The effect of the bloom filter (BF), prefix query (PQ), range query (RQ), and multiple threading (MT) was tested. As shown in Fig. 11, for 12 million images, the average retrieval time of the basic algorithm was 20.3 s. By adding the bloom filter, the average retrieval time shortened to 17.2 s, and the efficiency was improved by 15.3 %. Meanwhile, with the increase in data volume, Hbase distributed these data to each node, and the nodes were divided into different regions. Therefore, the use of multiple threading was shown to improve average retrieval time. However, the most obvious performance improvement was with the range query.

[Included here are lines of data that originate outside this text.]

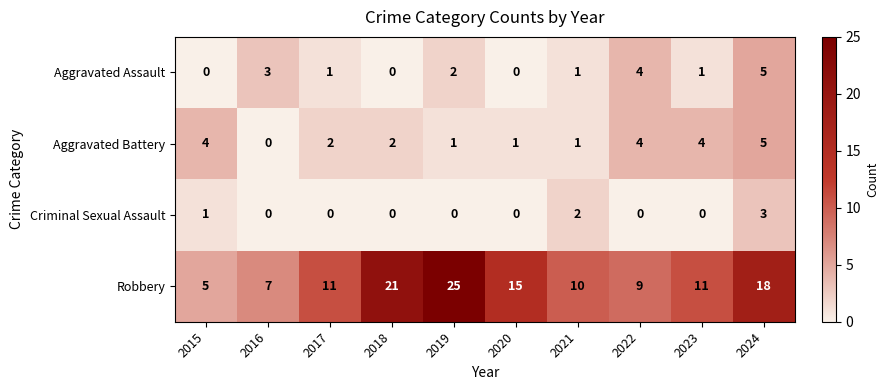

What is the greatest value displayed?

25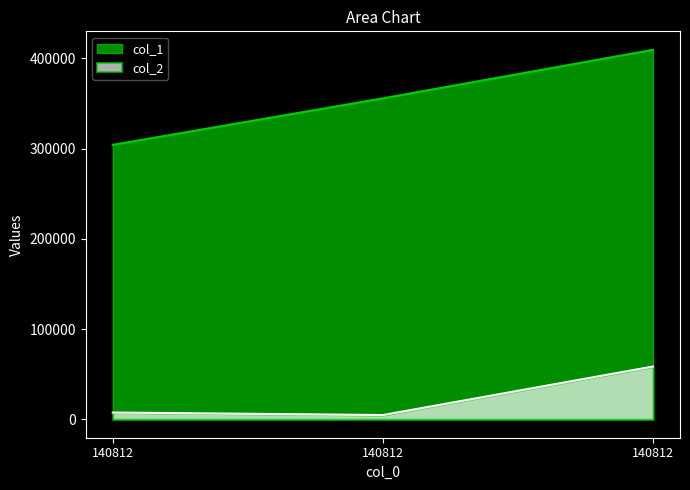

True or false: col_2 has a value of 2463 at 140812.

False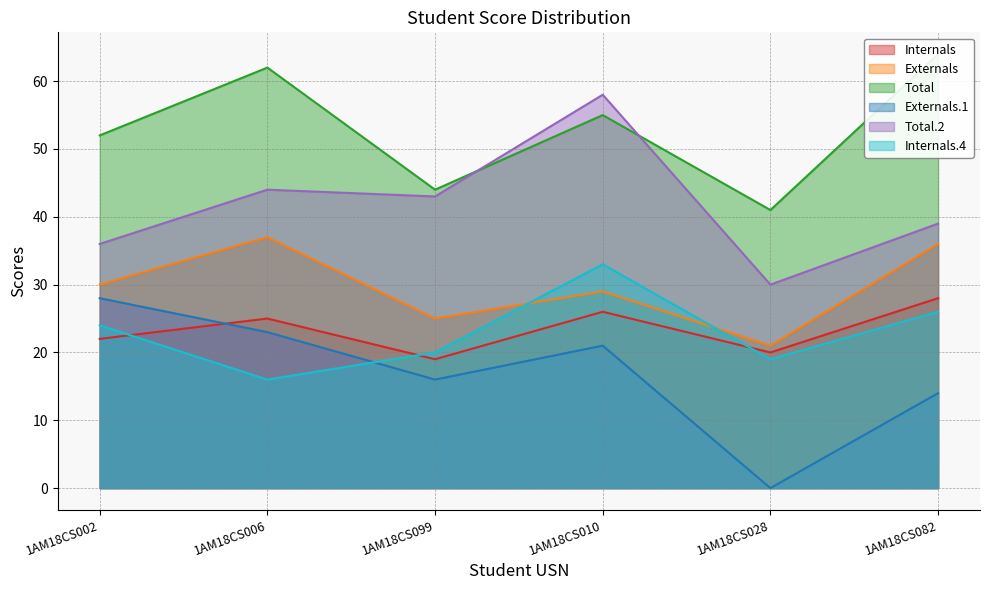

At which category does Internals reach its first local peak?

1AM18CS006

The range query greatly reduced the amount of data loading in Hbase and the number of comparisons in the next filter, so the average retrieval time was only 0.72 s.

Fig. 11
figure 11

Algorithm optimization

5.3.3 Retrieval effect

As shown in Table 3, the experimental results indicate that, when H = 2, T = 9, and t = 8, the recall rate of the proposed method was 93.8 %; the precision rate was 99.1 %. With further adjustment of threshold T and t, the actual retrieval precision of this method could approach 100 %, while the decrease in the recall rate is limited. This situation demonstrates that the proposed method has a higher accuracy.

Table 3 Retrieval results

6 Conclusion

For tracking and verifying image sources, this paper described a real-time, large-scale duplicate image detection method based on multi-feature fusion. The proposed method used multi-feature fusion to improve retrieval accuracy. Here, multi-feature fusion uses a perception hash to generate image signatures, reducing the search time of images, and uses block-average grayscale features and Haar wavelet features to conduct multiple filtering, thereby improving the retrieval accuracy. Then, using Hbase design, this method utilized the bloom filter and range query to improve the retrieval efficiency. Here, the bloom filter was used to eliminate partly extended signatures, reducing disk IO time. The range query was used to replace individual scanning of the prefix query, effectively reducing the amount of data loading and the number of comparisons required. Experimental results show that, compared to existing algorithms, for scaling transformations, watermark transformations, and storage format transformations, the proposed method exhibited a higher precision rate and recall rate. Meanwhile, the method’s real-time responsiveness and scalability also met actual needs. Future work will mainly focus on more complex image transformations, especially cropping transformation.